Hi folks, I just researched the Canon A1200, one of the only inexpensive point-and-shoot cameras that has 24p video recording. The A1200 does not have as many features as more expensive point-and-shoots, but it does have great reviews and is capable of recording at 24 frames per second and then playing it back frame by frame forward or in reverse and in slow motion. The file format is Quicktime (MP4). Videos recorded with this camera can be imported into Dragon Frame.
Here's a sample video someone took with the A1200:
There is a firmware mod for this, which allows the camera to shoot in RAW and have full manual control as well as timelapse script support and HDR-stitching capabilities.
Pretty neat, and more than capable of what I was look at it for (didn't even know about the software mod until today).
Here is a direct link to a tutorial on updating the firmware:
Interesting Ill have to add this camera to my list of cameras Iam thinking of getting.
Just so it's clear, this camera is not intended for creating stop motion.

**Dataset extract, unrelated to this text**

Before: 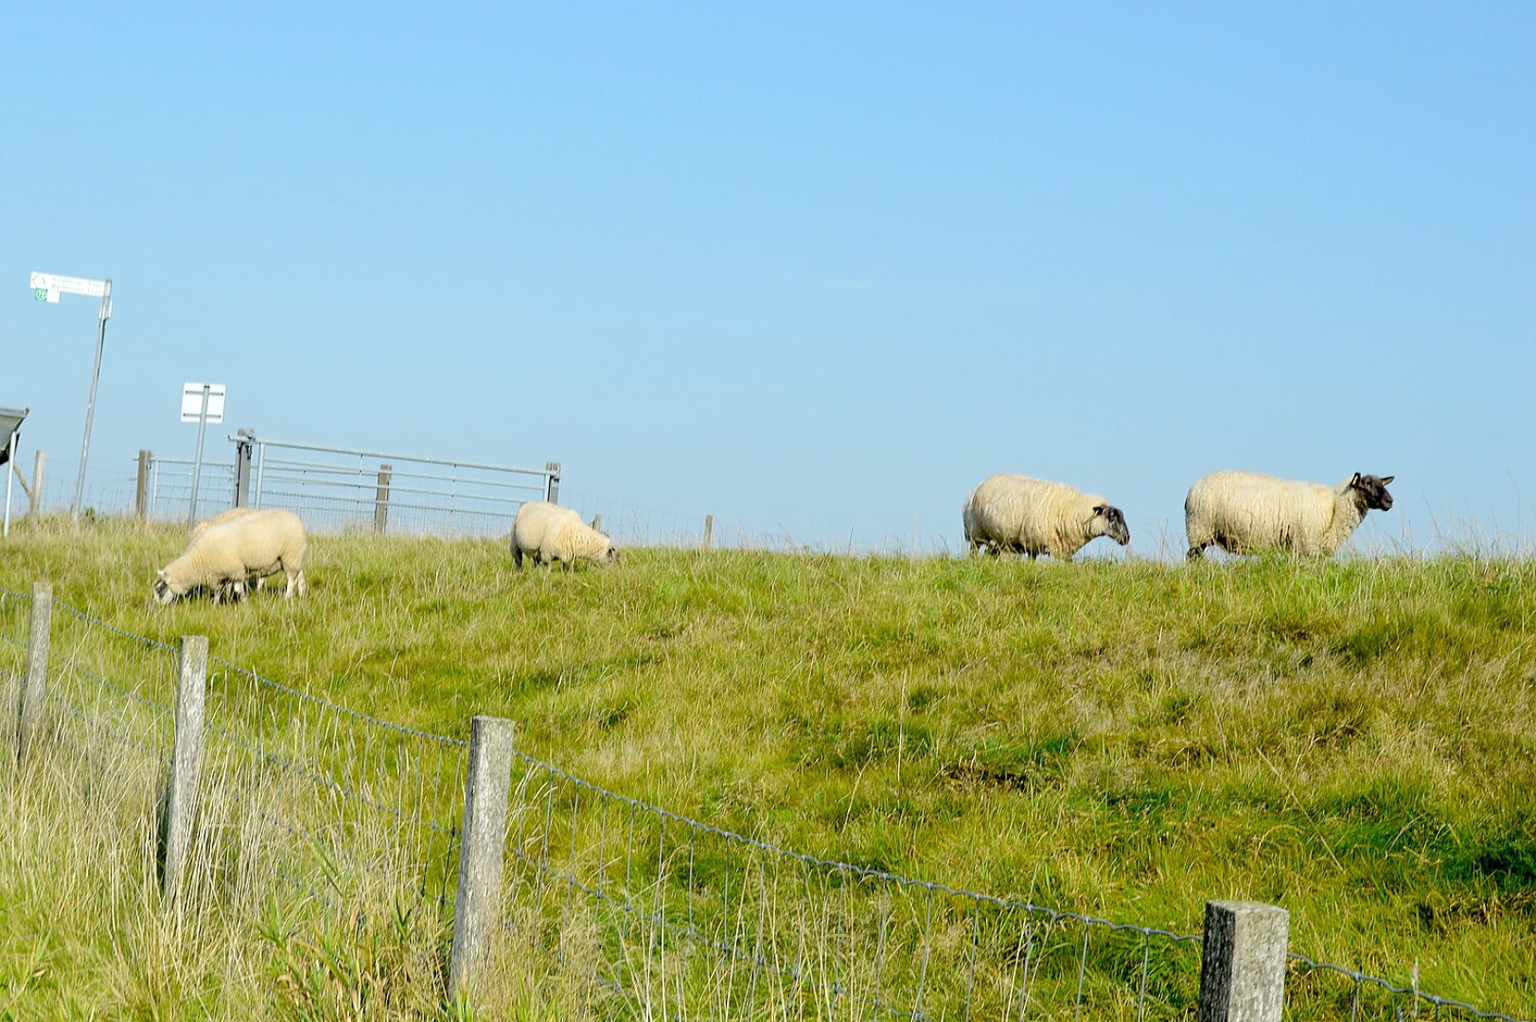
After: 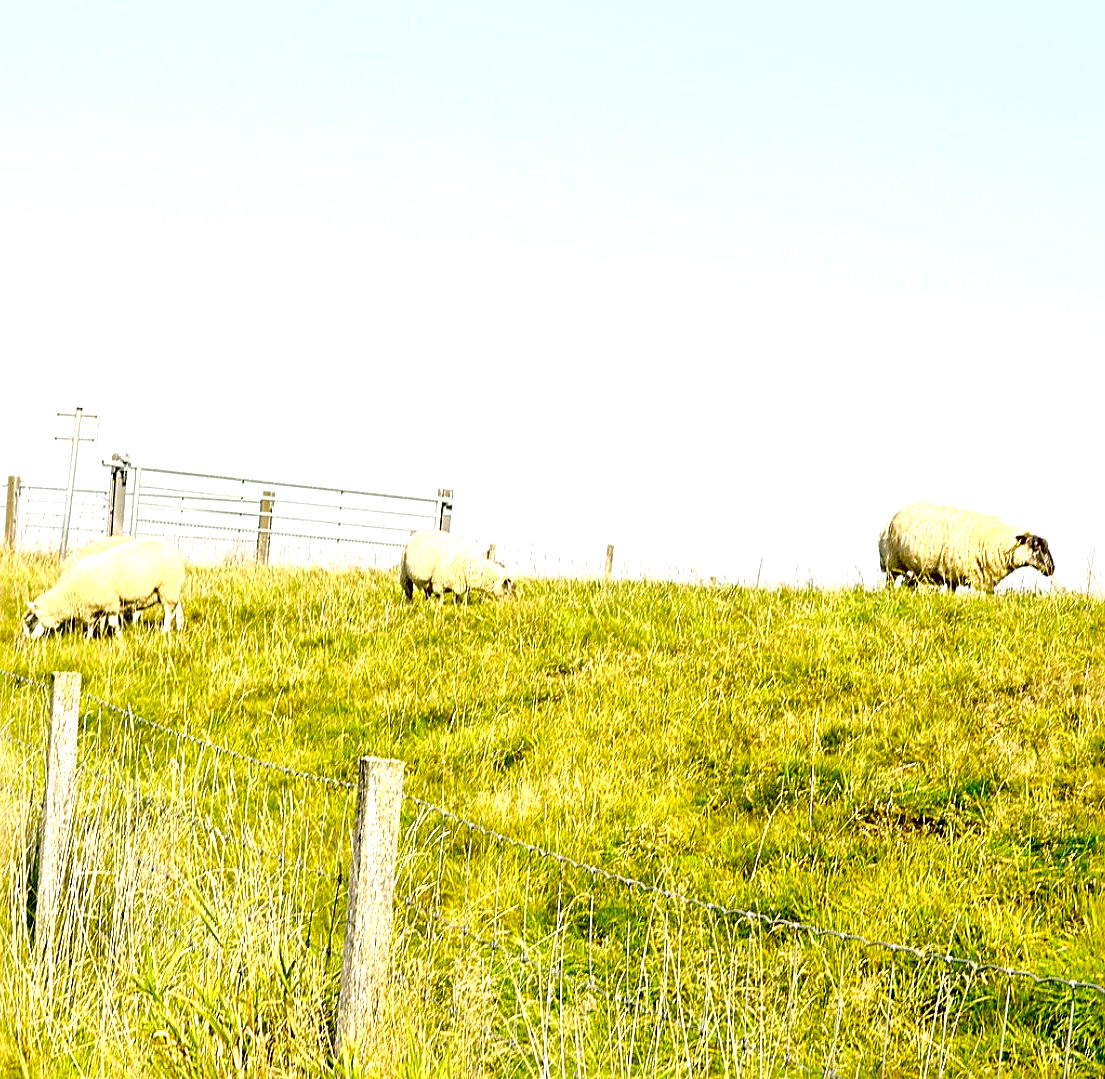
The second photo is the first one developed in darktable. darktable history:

In the context I was introducing it, it would be used to shoot reference footage you would study to help you figure out your animation's timing or to shoot live-action elements that would later be composited with stop motion. It does have time lapse capabilities, so it is possible to use in that way, but you would have no way to interface it with a framegrabber, so you couldn't see what you just shot until you removed the card and put it in a computer's card reader or used an Eye-Fi. As you may know, most point and shoot cameras and even camcorders only offer 30 frames per second as the video option. 24 FPS is the speed that film runs at, and most people animate at 24, making this particular camera intriguing, as that feature is so rare at this price point. To experienced animators the timing difference between 30 and 24 is not that big of a deal, but the spacing between movements is slightly different and if you are just starting out it is important to be able to study video at the same speed you are animating because it helps you improve your timing as well as being able to see how things move in the real world. It also allows you to rotoscope and match-move elements because the speed of reference and the rate of play in the framegrabber would be the same.

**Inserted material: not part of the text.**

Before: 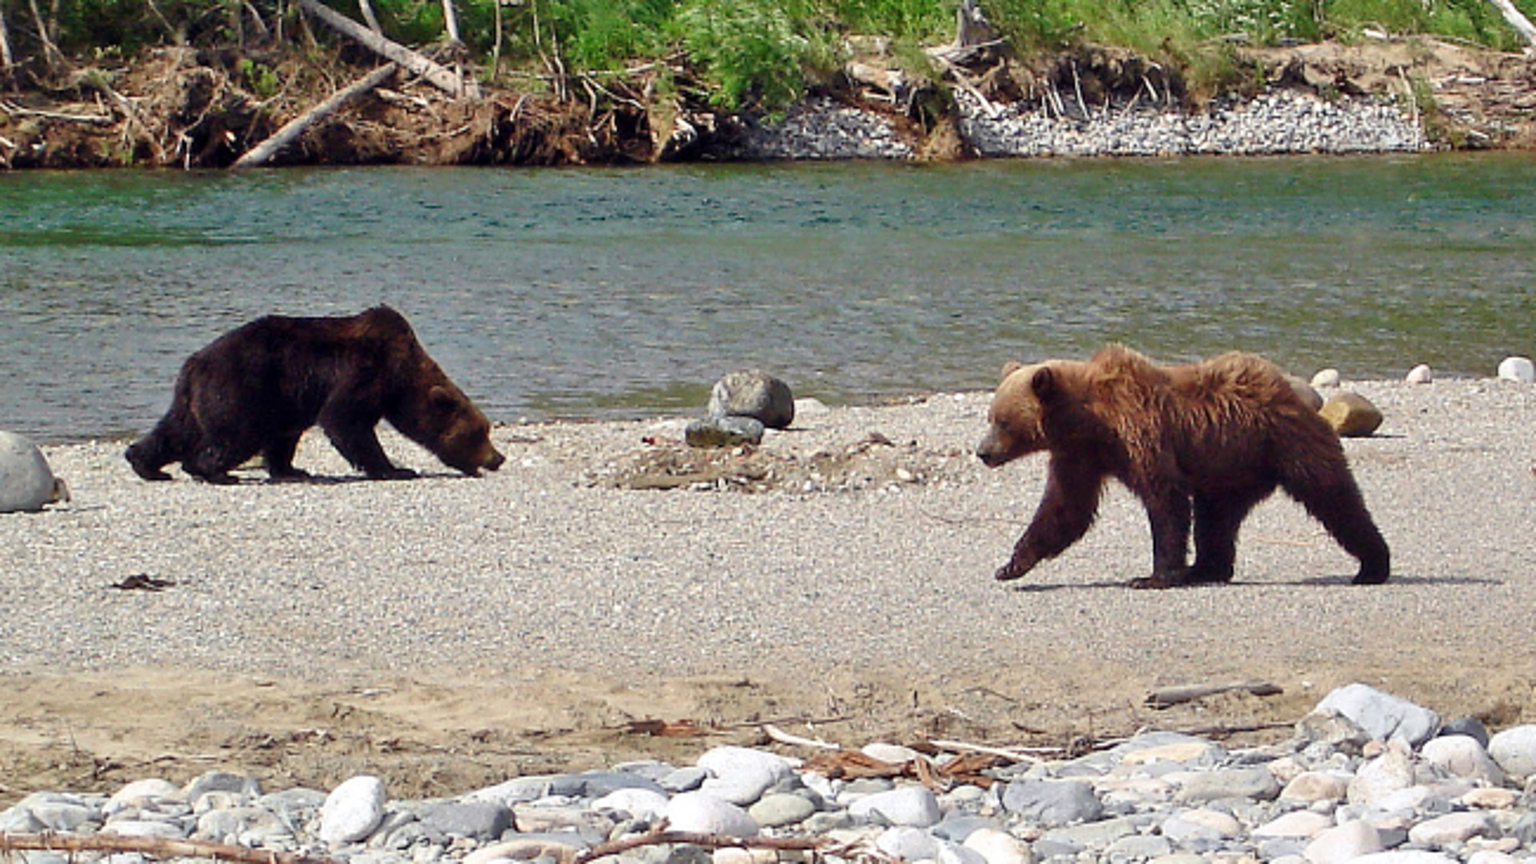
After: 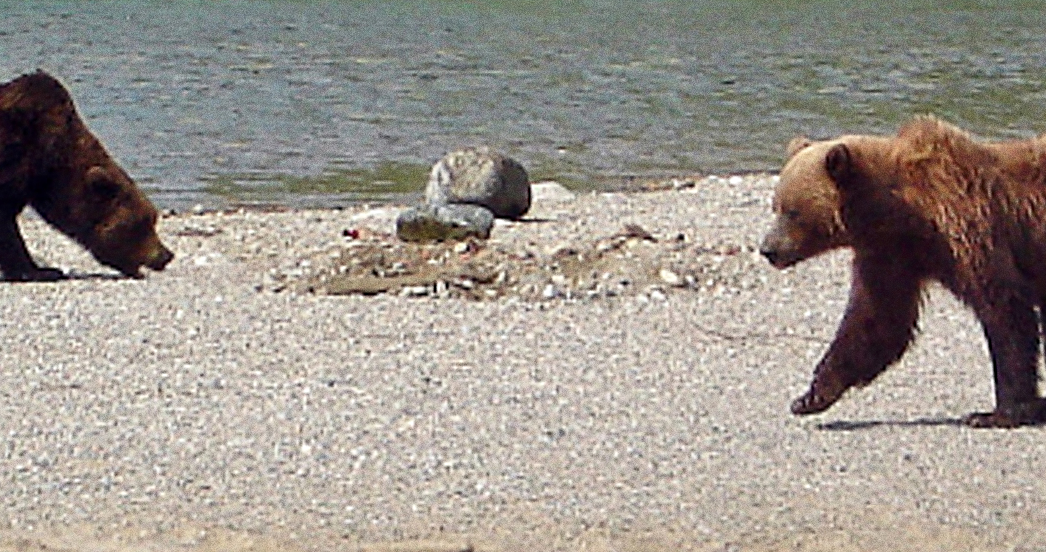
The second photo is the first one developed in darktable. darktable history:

Ahh gotcha thanks for the heads up. Still though at that price point its kinda hard not to resist
Thank you for the very informative post.
24 seems to be slowly getting to be a consumer standard. Makes me really happy to see, after all those years of video that just didn't look or move like film, even when deinterlaced. Nowadays, the film look is pretty obtainable. It's like the days of 16mm home movie cameras all over again. And HD webcams are like Super 8.

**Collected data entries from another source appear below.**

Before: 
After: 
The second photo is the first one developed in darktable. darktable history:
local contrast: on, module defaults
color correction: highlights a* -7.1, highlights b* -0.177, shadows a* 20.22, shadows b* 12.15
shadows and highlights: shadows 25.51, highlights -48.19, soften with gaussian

I love that film! Never knew you used a Powershot for that. Did you use a timelapse feature on the camera, or did you just shoot that many still pictures and then offload them to the computer where you could stitch them into a Quicktime file later?
Yeah, Canon is my favorite too, with Panasonic taking a close second. I'd have gotten a Lumix by now if it had a live USB connection. DSLR-like bridge cameras with no moving parts are COOL!